Dass sich die Gesundheitsausgaben in Österreich dennoch in Grenzen halten, ist vor allem dem Umstand geschuldet, dass so gut wie alle Menschen versichert sind. Zudem wird der allergrößte Teil der notwendigen medizinischen Leistungen von den Sozialversicherungen übernommen. Ein Pluspunkt ist dabei die Befreiung von der Rezeptgebühr, sobald diese zwei Prozent des Netto-Haushaltseinkommens pro Jahr übersteigt. Ein solcher einkommensabhängiger Deckel sollte aber für alle Selbstbehalte gelten, also auch für Medizinprodukte wie etwa einen Rollstuhl, Prothesen oder Produkte, die bei Inkontinenz gebraucht werden, lautet die wichtigste Schlussfolgerung des IHS. Sonst könnten einzelne Haushalte überproportional belastet werden.
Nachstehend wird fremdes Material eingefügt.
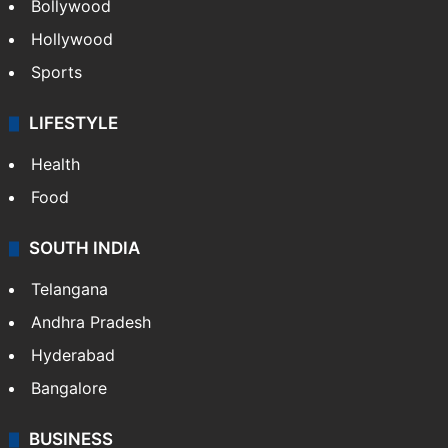
Bollywood
Hollywood
Sports
LIFESTYLE
Health
Food
SOUTH INDIA
Telangana
Andhra Pradesh
Hyderabad
Bangalore
BUSINESS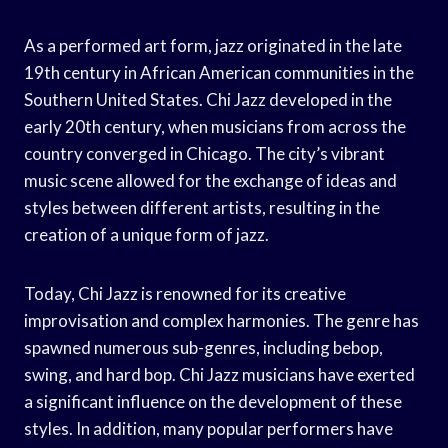
As a performed art form, jazz originated in the late
19th century in African American communities in the
Southern United States. Chi Jazz developed in the
early 20th century, when musicians from across the
country converged in Chicago. The city’s vibrant
music scene allowed for the exchange of ideas and
styles between different artists, resulting in the
creation of a unique form of jazz.
Today, Chi Jazz is renowned for its creative
improvisation and complex harmonies. The genre has
spawned numerous sub-genres, including bebop,
swing, and hard bop. Chi Jazz musicians have exerted
a significant influence on the development of these
styles. In addition, many popular performers have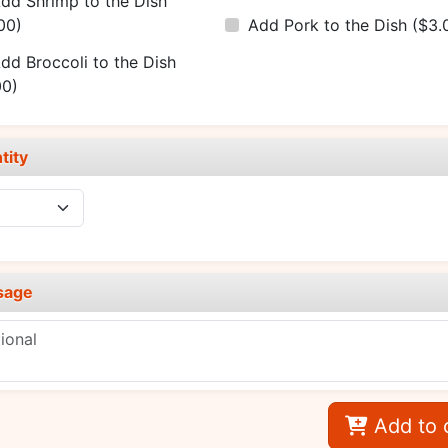
dd Shrimp to the Dish
00)
Add Pork to the Dish
($3.
dd Broccoli to the Dish
00)
tity
sage
Add to 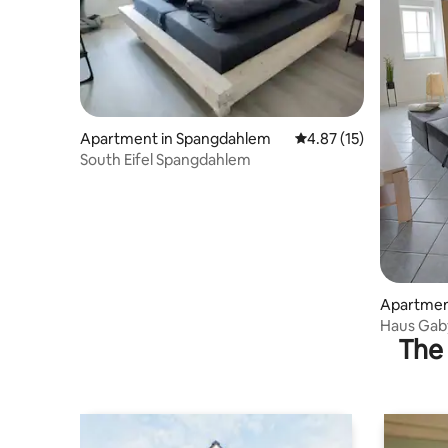
Apartment in Spangdahlem
4.87 out of 5 average 
4.87 (15)
South Eifel Spangdahlem
Apartment
Haus Gab
The 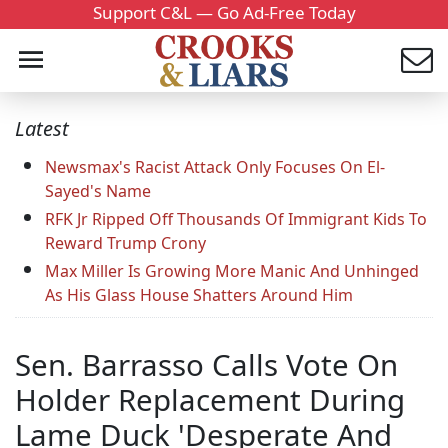
Support C&L — Go Ad-Free Today
Latest
Newsmax's Racist Attack Only Focuses On El-
Sayed's Name
RFK Jr Ripped Off Thousands Of Immigrant Kids To
Reward Trump Crony
Max Miller Is Growing More Manic And Unhinged
As His Glass House Shatters Around Him
Sen. Barrasso Calls Vote On
Holder Replacement During
Lame Duck 'Desperate And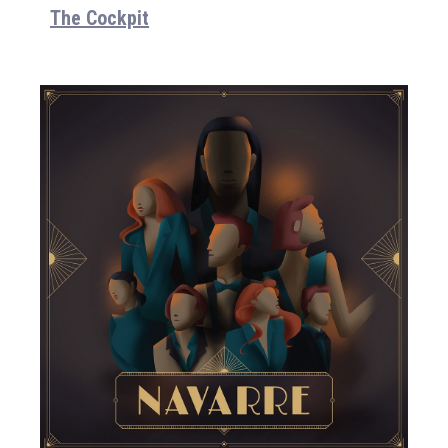
The Cockpit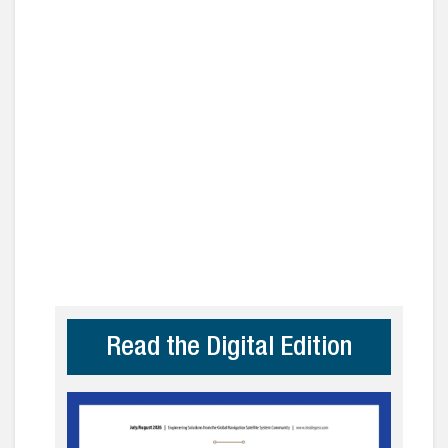
Read the Digital Edition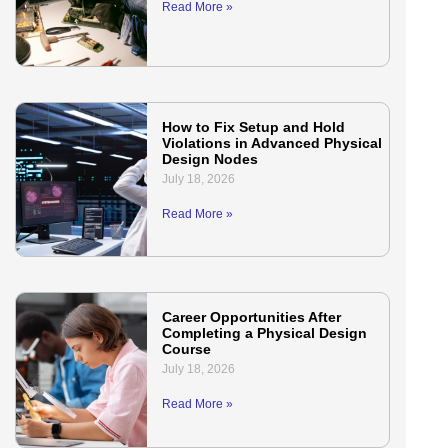
Read More »
How to Fix Setup and Hold
Violations in Advanced Physical
Design Nodes
July 18, 2026
Read More »
Career Opportunities After
Completing a Physical Design
Course
July 18, 2026
Read More »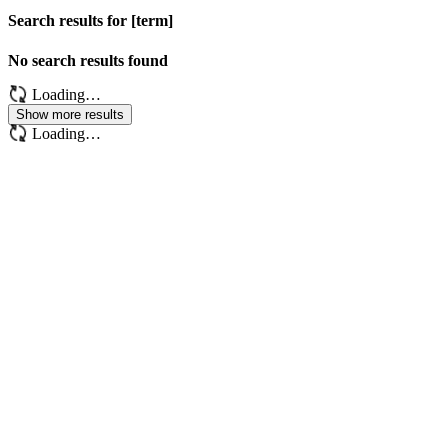
Search results for [term]
No search results found
Loading…
Show more results
Loading…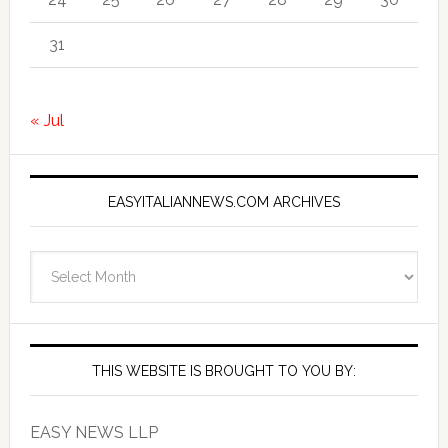
31
« Jul
EASYITALIANNEWS.COM ARCHIVES
EasyItalianNews.com
Archives
THIS WEBSITE IS BROUGHT TO YOU BY:
EASY NEWS LLP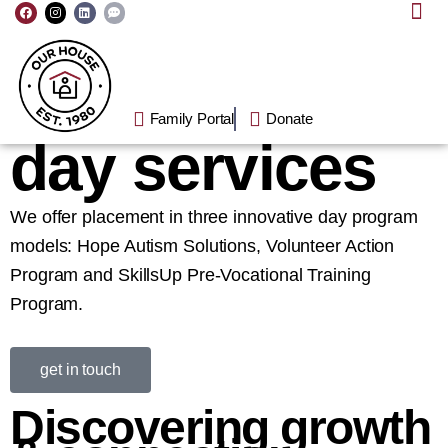
F
I
L
C
Skip
a
n
i
o
c
s
n
m
to
e
t
k
m
b
a
e
e
o
g
d
n
content
o
r
i
t
k
a
n
-
m
d
o
Family Portal
Donate
t
s
day
services
We offer placement in three innovative day program
models: Hope Autism Solutions, Volunteer Action
Program and SkillsUp Pre-Vocational Training
Program.
get in touch
Discovering growth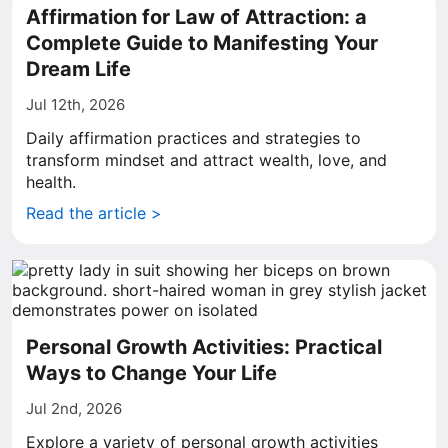
Affirmation for Law of Attraction: a
Complete Guide to Manifesting Your
Dream Life
Jul 12th, 2026
Daily affirmation practices and strategies to
transform mindset and attract wealth, love, and
health.
Read the article >
Personal Growth Activities: Practical
Ways to Change Your Life
Jul 2nd, 2026
Explore a variety of personal growth activities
Ein effizientes öffentliches Gesundheitssystem sei jedenfalls sehr wichtig für die soziale Absicherung, sagt Thomas Czypionka, Leiter der IHS-Forschungsgruppe Gesundheitsökonomik und Gesundheitspolitik. Für ihn sind die Ergebnisse der Studie keinesfalls überraschend, sondern waren erwartbar. Umso wichtiger sei es, jetzt Maßnahmen wie etwa die Einführung der Obergrenze für Selbstbehalte bei Medizinprodukten zu treffen, um den besagten Anstieg bei den privaten Gesundheitsausgaben rechtzeitig abzufedern.